─── PROVIDED DATA
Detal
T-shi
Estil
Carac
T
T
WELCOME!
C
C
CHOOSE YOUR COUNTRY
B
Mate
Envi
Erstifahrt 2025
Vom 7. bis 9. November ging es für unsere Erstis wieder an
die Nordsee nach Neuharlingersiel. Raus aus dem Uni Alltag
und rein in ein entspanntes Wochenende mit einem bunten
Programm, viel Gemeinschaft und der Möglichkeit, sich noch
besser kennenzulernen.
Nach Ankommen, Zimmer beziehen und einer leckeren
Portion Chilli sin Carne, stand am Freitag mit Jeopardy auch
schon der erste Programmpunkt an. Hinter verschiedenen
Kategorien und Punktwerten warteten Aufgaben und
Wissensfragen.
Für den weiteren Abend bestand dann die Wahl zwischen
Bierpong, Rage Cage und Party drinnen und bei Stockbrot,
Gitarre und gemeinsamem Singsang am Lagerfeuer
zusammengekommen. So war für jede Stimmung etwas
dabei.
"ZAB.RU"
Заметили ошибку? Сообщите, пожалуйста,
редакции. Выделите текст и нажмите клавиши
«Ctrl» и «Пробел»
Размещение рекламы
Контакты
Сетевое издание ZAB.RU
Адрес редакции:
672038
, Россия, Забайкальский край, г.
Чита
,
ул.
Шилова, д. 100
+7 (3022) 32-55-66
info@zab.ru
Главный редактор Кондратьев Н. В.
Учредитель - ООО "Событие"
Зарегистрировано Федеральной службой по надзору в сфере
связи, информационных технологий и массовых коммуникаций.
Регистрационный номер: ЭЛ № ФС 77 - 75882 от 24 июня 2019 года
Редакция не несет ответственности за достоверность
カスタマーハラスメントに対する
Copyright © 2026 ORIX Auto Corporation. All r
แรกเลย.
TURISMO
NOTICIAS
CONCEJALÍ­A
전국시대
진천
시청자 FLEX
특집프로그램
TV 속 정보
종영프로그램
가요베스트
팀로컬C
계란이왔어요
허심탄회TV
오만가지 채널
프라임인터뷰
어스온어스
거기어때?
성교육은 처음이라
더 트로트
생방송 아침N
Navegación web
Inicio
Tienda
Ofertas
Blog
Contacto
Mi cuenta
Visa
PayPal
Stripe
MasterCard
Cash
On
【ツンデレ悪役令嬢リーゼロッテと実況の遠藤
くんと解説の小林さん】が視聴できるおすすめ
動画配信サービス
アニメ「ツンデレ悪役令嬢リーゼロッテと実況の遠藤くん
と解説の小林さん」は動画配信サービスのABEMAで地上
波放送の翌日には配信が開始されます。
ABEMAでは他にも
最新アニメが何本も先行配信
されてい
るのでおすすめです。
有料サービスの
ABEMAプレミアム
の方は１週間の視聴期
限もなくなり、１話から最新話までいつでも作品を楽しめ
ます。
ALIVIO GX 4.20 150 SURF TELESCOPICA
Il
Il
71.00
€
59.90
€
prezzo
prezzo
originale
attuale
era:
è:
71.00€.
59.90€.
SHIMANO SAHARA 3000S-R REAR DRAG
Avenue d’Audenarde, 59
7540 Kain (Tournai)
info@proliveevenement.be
──────
● **TASK BRIEF**: Reproduce every row above line for line, keeping every character unchanged.

● **SOLUTION TO THIS TASK**:
Detal
T-shi
Estil
Carac
T
T
WELCOME!
C
C
CHOOSE YOUR COUNTRY
B
Mate
Envi
Erstifahrt 2025
Vom 7. bis 9. November ging es für unsere Erstis wieder an
die Nordsee nach Neuharlingersiel. Raus aus dem Uni Alltag
und rein in ein entspanntes Wochenende mit einem bunten
Programm, viel Gemeinschaft und der Möglichkeit, sich noch
besser kennenzulernen.
Nach Ankommen, Zimmer beziehen und einer leckeren
Portion Chilli sin Carne, stand am Freitag mit Jeopardy auch
schon der erste Programmpunkt an. Hinter verschiedenen
Kategorien und Punktwerten warteten Aufgaben und
Wissensfragen.
Für den weiteren Abend bestand dann die Wahl zwischen
Bierpong, Rage Cage und Party drinnen und bei Stockbrot,
Gitarre und gemeinsamem Singsang am Lagerfeuer
zusammengekommen. So war für jede Stimmung etwas
dabei.
"ZAB.RU"
Заметили ошибку? Сообщите, пожалуйста,
редакции. Выделите текст и нажмите клавиши
«Ctrl» и «Пробел»
Размещение рекламы
Контакты
Сетевое издание ZAB.RU
Адрес редакции:
672038
, Россия, Забайкальский край, г.
Чита
,
ул.
Шилова, д. 100
+7 (3022) 32-55-66
info@zab.ru
Главный редактор Кондратьев Н. В.
Учредитель - ООО "Событие"
Зарегистрировано Федеральной службой по надзору в сфере
связи, информационных технологий и массовых коммуникаций.
Регистрационный номер: ЭЛ № ФС 77 - 75882 от 24 июня 2019 года
Редакция не несет ответственности за достоверность
カスタマーハラスメントに対する
Copyright © 2026 ORIX Auto Corporation. All r
แรกเลย.
TURISMO
NOTICIAS
CONCEJALÍ­A
전국시대
진천
시청자 FLEX
특집프로그램
TV 속 정보
종영프로그램
가요베스트
팀로컬C
계란이왔어요
허심탄회TV
오만가지 채널
프라임인터뷰
어스온어스
거기어때?
성교육은 처음이라
더 트로트
생방송 아침N
Navegación web
Inicio
Tienda
Ofertas
Blog
Contacto
Mi cuenta
Visa
PayPal
Stripe
MasterCard
Cash
On
【ツンデレ悪役令嬢リーゼロッテと実況の遠藤
くんと解説の小林さん】が視聴できるおすすめ
動画配信サービス
アニメ「ツンデレ悪役令嬢リーゼロッテと実況の遠藤くん
と解説の小林さん」は動画配信サービスのABEMAで地上
波放送の翌日には配信が開始されます。
ABEMAでは他にも
最新アニメが何本も先行配信
されてい
るのでおすすめです。
有料サービスの
ABEMAプレミアム
の方は１週間の視聴期
限もなくなり、１話から最新話までいつでも作品を楽しめ
ます。
ALIVIO GX 4.20 150 SURF TELESCOPICA
Il
Il
71.00
€
59.90
€
prezzo
prezzo
originale
attuale
era:
è:
71.00€.
59.90€.
SHIMANO SAHARA 3000S-R REAR DRAG
Avenue d’Audenarde, 59
7540 Kain (Tournai)
info@proliveevenement.be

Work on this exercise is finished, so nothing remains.